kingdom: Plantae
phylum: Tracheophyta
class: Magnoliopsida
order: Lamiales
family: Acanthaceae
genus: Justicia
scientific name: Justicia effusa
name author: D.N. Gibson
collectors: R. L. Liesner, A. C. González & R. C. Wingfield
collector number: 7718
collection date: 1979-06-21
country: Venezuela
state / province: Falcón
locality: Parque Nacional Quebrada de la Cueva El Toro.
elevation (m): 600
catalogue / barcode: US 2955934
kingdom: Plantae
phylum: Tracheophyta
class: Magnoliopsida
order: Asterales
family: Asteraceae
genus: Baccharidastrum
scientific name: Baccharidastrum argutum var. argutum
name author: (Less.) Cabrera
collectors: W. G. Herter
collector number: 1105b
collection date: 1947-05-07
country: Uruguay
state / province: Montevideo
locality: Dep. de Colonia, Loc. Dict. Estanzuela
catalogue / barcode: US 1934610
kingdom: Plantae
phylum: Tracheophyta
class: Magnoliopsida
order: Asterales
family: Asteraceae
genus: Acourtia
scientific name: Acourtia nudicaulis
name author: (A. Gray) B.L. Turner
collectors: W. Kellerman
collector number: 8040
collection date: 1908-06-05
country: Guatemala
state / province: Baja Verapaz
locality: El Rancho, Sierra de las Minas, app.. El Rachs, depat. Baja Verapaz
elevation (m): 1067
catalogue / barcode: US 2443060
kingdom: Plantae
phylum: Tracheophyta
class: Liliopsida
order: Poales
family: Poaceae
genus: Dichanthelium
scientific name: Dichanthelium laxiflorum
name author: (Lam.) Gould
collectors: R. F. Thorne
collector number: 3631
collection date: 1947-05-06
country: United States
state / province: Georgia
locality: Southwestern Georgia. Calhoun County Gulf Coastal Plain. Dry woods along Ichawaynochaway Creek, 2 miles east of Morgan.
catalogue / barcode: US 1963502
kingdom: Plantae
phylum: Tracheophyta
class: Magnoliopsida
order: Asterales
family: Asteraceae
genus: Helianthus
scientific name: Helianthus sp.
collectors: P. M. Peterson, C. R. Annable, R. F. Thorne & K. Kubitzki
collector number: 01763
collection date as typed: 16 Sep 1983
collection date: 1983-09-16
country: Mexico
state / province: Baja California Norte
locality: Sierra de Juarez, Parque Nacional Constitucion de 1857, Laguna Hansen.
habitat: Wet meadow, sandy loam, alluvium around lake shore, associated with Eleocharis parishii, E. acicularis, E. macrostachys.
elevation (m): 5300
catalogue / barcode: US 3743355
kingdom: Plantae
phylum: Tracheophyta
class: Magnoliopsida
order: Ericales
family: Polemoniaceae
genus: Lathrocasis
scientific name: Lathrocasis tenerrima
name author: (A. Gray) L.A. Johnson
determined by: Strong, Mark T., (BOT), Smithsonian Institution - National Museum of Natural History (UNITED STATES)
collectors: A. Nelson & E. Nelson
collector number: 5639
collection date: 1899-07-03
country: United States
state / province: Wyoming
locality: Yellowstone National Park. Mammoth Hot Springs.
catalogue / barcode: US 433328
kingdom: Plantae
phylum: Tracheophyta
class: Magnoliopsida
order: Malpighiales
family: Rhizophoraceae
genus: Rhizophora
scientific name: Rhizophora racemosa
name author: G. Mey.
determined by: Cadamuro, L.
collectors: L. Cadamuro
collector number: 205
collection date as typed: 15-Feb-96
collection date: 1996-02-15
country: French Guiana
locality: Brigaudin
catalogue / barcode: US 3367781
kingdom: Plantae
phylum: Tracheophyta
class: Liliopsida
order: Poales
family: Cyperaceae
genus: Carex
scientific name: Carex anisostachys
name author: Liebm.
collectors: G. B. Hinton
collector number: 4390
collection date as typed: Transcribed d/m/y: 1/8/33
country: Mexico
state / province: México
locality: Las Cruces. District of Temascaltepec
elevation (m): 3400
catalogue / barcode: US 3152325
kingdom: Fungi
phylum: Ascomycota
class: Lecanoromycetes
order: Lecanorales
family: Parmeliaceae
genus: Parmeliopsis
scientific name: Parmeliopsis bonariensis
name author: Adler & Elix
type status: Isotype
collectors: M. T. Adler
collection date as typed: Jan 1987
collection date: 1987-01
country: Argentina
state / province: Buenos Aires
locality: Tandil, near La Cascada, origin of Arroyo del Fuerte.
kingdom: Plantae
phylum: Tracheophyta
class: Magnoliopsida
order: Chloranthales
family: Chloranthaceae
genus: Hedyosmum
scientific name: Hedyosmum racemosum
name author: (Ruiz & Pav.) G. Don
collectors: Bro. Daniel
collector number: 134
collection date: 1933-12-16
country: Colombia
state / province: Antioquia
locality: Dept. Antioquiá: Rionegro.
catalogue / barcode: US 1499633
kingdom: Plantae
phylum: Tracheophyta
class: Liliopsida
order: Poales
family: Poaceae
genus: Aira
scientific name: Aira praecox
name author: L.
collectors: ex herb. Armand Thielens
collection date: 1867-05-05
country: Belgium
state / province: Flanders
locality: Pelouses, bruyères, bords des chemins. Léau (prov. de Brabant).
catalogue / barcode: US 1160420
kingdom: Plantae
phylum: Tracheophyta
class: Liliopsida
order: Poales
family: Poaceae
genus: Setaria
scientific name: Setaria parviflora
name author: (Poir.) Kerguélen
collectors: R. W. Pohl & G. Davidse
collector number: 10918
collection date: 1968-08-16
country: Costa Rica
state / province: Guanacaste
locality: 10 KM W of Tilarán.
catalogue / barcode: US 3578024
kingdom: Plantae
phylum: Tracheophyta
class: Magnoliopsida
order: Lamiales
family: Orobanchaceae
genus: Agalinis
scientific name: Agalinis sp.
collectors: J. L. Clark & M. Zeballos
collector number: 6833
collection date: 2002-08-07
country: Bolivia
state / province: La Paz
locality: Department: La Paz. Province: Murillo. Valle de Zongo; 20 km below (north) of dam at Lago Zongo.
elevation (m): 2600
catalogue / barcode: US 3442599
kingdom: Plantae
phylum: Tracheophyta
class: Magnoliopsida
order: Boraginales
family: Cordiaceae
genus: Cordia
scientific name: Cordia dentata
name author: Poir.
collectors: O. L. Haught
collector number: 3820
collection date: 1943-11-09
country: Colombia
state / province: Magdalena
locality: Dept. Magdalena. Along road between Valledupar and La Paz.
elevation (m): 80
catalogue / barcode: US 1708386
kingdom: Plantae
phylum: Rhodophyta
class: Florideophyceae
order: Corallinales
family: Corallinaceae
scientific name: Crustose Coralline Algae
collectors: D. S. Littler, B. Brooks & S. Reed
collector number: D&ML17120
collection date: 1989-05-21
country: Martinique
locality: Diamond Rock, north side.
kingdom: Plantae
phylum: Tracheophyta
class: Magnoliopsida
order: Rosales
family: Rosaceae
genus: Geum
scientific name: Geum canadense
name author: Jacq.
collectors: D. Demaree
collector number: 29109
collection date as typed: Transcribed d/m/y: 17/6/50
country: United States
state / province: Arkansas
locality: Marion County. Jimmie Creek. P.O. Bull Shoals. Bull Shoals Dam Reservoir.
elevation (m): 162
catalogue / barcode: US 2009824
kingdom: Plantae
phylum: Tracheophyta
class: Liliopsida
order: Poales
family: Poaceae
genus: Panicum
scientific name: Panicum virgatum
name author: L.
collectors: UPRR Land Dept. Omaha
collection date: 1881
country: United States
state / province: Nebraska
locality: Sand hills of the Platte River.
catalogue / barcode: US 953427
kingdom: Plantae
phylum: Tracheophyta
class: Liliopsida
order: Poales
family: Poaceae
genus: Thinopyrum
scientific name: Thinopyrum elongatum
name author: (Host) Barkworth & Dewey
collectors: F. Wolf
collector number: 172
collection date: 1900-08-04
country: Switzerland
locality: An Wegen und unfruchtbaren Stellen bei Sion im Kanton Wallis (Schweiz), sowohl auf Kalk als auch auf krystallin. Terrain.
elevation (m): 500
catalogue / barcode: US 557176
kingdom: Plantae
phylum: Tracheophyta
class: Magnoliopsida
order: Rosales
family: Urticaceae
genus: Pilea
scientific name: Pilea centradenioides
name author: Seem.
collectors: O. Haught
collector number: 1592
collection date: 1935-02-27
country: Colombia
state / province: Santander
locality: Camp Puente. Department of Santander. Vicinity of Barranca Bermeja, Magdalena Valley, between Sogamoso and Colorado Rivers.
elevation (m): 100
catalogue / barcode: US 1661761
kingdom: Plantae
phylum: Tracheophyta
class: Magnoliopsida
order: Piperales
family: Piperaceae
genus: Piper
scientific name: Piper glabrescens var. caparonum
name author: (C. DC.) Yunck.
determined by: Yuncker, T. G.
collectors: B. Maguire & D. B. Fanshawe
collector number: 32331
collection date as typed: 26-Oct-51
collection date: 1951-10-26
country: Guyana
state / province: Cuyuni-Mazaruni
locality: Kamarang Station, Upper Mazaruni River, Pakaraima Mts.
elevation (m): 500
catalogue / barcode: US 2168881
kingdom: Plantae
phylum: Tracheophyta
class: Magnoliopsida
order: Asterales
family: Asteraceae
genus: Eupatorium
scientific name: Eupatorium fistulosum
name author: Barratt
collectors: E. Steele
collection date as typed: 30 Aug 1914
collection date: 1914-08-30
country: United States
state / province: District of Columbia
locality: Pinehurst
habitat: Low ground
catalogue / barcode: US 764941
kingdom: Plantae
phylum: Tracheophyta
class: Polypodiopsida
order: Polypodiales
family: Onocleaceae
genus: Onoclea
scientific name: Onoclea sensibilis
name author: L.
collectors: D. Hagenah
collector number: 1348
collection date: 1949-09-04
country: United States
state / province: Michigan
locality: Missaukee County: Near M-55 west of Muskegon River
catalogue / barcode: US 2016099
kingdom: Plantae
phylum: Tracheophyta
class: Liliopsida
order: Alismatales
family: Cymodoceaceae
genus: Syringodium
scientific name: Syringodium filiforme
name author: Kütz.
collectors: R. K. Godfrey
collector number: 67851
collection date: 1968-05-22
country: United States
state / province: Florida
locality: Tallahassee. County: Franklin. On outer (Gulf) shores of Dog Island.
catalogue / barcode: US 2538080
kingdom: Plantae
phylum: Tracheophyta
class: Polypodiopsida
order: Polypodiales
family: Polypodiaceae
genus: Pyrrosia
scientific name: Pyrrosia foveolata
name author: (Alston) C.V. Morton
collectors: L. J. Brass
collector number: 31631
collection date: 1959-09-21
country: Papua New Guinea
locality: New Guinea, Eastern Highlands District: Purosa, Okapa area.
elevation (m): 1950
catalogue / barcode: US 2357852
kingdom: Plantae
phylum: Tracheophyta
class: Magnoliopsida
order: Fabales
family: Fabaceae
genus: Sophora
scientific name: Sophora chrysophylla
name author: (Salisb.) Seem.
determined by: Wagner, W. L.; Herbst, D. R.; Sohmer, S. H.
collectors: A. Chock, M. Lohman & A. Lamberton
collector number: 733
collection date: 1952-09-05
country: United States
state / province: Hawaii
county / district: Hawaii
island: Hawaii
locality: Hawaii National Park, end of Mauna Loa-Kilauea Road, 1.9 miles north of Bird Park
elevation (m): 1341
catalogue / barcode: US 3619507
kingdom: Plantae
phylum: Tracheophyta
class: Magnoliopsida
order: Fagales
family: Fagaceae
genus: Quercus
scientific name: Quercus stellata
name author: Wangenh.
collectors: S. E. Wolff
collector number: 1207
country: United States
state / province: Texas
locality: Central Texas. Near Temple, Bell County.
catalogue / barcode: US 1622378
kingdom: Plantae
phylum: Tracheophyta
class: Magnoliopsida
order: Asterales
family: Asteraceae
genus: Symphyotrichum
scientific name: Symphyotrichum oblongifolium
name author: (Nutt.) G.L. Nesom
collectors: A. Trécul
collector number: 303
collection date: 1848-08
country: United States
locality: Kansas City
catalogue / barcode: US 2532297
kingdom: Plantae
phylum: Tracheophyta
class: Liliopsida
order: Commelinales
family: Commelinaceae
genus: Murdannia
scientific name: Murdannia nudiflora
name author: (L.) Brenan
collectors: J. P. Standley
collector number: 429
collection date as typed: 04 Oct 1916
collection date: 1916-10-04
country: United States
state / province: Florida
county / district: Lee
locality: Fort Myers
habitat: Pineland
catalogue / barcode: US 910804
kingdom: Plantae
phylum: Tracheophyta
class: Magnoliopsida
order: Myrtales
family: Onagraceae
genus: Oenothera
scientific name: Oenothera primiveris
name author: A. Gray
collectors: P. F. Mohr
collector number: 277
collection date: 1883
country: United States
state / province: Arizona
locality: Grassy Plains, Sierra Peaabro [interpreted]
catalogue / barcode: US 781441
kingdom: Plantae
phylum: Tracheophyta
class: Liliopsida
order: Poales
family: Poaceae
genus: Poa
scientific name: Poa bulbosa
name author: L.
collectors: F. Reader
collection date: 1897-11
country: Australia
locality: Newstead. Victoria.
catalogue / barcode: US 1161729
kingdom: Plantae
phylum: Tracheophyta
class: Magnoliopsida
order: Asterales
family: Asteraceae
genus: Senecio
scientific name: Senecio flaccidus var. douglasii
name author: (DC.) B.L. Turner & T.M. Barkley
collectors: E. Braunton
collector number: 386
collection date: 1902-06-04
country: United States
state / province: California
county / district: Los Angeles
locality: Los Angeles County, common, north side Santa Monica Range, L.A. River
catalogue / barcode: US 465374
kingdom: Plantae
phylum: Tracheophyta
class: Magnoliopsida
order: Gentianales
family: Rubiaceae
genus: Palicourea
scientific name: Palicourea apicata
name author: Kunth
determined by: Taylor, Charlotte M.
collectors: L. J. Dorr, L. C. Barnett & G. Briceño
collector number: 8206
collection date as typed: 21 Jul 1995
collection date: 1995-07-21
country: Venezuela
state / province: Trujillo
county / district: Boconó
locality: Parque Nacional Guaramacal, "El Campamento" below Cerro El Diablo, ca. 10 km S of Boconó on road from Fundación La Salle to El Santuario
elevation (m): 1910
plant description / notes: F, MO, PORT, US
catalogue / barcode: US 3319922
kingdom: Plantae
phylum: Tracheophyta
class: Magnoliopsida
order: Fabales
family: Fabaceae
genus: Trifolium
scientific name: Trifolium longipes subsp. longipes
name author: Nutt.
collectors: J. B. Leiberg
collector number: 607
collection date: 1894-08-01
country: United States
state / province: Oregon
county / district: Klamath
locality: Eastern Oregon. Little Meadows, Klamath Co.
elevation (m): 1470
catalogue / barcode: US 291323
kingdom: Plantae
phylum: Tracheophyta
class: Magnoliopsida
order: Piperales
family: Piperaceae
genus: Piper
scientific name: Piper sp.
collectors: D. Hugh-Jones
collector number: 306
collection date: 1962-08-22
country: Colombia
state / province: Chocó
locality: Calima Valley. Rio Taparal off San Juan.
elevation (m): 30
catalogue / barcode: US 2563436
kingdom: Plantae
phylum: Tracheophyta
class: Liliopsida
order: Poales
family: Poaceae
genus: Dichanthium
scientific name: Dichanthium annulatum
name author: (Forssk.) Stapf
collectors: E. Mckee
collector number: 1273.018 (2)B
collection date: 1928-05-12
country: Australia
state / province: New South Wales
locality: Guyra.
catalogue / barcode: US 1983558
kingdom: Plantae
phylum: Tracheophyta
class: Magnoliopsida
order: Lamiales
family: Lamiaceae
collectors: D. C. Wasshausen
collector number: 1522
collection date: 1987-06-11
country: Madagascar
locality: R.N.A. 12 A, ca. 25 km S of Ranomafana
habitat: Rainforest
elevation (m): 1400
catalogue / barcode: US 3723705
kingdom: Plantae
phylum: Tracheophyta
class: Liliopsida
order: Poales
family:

__Work to be completed__
Copy out the items word for word, starting with the line containing "locality: Calima Valley." and going through the last line of the items.

__Task solution__
locality: Calima Valley. Rio Taparal off San Juan.
elevation (m): 30
catalogue / barcode: US 2563436
kingdom: Plantae
phylum: Tracheophyta
class: Liliopsida
order: Poales
family: Poaceae
genus: Dichanthium
scientific name: Dichanthium annulatum
name author: (Forssk.) Stapf
collectors: E. Mckee
collector number: 1273.018 (2)B
collection date: 1928-05-12
country: Australia
state / province: New South Wales
locality: Guyra.
catalogue / barcode: US 1983558
kingdom: Plantae
phylum: Tracheophyta
class: Magnoliopsida
order: Lamiales
family: Lamiaceae
collectors: D. C. Wasshausen
collector number: 1522
collection date: 1987-06-11
country: Madagascar
locality: R.N.A. 12 A, ca. 25 km S of Ranomafana
habitat: Rainforest
elevation (m): 1400
catalogue / barcode: US 3723705
kingdom: Plantae
phylum: Tracheophyta
class: Liliopsida
order: Poales
family:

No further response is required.